= JOB ITEM =
Pick up the piece below on why AI agents fail in production and continue it from its last sentence, the one about the conveyor belt.

= EXCERPT =

───

I watched a deep dive on why AI agents fall apart in the real world. The culprit isn’t the model—it’s how we think about workflow.


I spent an hour watching a breakdown of AI agents last week. The speaker spent a lot of time on what breaks when you try to move from prototype to production.

I expected the usual complaints: hallucination, latency, cost. Instead, I heard something that clicked.

The bottleneck isn’t the agent. It’s the handoff.

Most people build agents as black boxes. You give it a task, it spits out an answer. If it fails, you throw more prompt engineering at it or swap to a bigger model. But the real failure mode is structural.

In a real workflow, an agent doesn’t work in isolation. It needs to read data from a system, pass results to another tool, handle errors gracefully, and know when to escalate to a human. That’s not a prompt problem. That’s a systems problem.

Think about it like a factory floor. If a machine on the assembly line jams, you don’t redesign the machine. You fix the conveyor belt. Most agent implementations forget the conveyor belt exists.

───

= DATA EXTRACT =
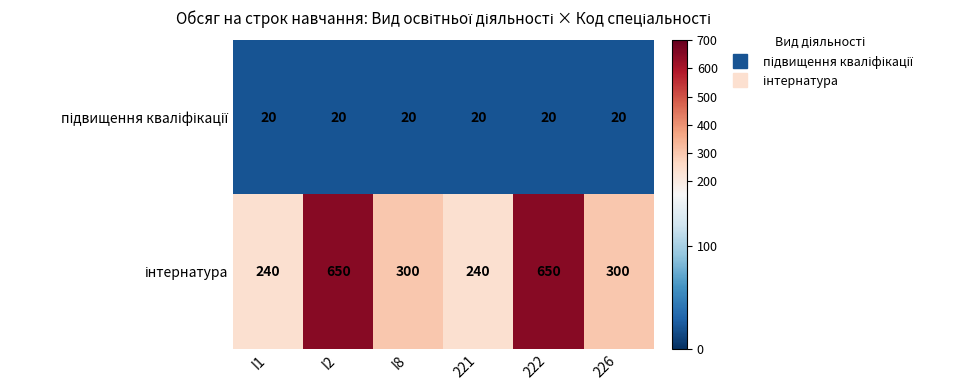

Count the number of data series in this chart.

2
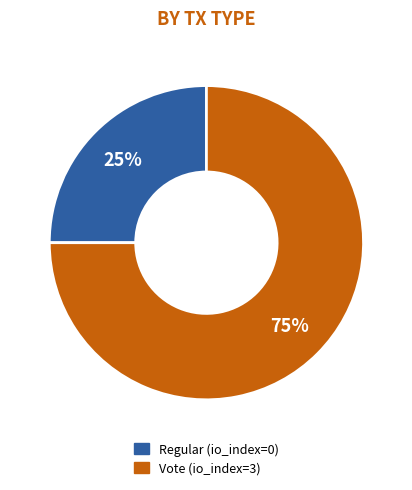

True or false: Regular (io_index=0) accounts for 37% of the total.

False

───

= SOLVED EXERCISE =
The takeaway for anyone building with AI today:

  • Design the workflow before the agent. Map out every input, output, and edge case. The agent is just one node.
  • Assume the agent will be wrong. Build in human review loops for critical decisions.
  • Instrument everything. Signal versus noise only becomes clear when you measure.

The video made me rethink how we approach automation at GoVisually. We’re not shipping agents. We’re shipping reliable parts of a larger system. That shift in framing changes everything.

TL;DR

  • AI agents fail in production because of poor system design, not bad models.
  • Focus on handoffs between agent and the rest of the workflow.
  • Build for failure first, then optimize for speed.
  • Workflow design is a durable advantage. Prompt engineering is a commodity.